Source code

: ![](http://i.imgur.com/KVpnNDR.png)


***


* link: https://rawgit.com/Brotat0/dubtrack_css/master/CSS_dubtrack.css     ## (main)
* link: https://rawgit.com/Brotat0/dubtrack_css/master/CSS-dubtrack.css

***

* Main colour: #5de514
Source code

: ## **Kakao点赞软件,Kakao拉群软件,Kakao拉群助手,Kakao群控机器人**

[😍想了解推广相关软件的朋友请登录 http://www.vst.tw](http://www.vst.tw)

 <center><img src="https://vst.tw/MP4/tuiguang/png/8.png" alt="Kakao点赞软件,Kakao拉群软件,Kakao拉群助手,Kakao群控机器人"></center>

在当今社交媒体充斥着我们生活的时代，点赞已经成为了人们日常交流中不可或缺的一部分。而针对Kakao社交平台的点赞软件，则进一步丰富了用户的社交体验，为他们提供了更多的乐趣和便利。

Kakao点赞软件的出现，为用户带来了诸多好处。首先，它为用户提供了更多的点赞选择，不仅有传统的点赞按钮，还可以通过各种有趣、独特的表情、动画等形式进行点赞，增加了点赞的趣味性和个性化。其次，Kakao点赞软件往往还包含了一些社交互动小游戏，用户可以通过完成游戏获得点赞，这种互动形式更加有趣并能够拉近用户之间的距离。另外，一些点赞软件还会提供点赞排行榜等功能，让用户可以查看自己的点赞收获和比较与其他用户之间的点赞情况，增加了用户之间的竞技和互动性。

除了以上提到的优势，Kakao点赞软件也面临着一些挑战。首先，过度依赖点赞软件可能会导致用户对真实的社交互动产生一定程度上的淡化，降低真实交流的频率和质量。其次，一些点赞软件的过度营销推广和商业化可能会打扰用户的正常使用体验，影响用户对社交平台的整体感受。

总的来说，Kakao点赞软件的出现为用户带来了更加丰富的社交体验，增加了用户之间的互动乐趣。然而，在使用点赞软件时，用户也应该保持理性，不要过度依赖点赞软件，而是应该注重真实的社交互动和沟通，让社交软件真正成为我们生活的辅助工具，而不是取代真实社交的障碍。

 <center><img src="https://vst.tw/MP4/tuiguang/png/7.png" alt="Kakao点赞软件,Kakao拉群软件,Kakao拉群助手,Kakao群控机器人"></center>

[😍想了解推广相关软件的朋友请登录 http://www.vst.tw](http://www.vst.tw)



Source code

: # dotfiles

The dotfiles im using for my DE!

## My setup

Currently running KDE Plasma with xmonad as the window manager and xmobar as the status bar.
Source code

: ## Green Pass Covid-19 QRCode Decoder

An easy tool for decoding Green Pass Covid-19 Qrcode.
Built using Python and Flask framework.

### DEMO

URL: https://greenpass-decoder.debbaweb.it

* * * * * * * * *

## [Required work]
Your answer should be a single number: how many lines of the material above include "using".

## [Task response]
2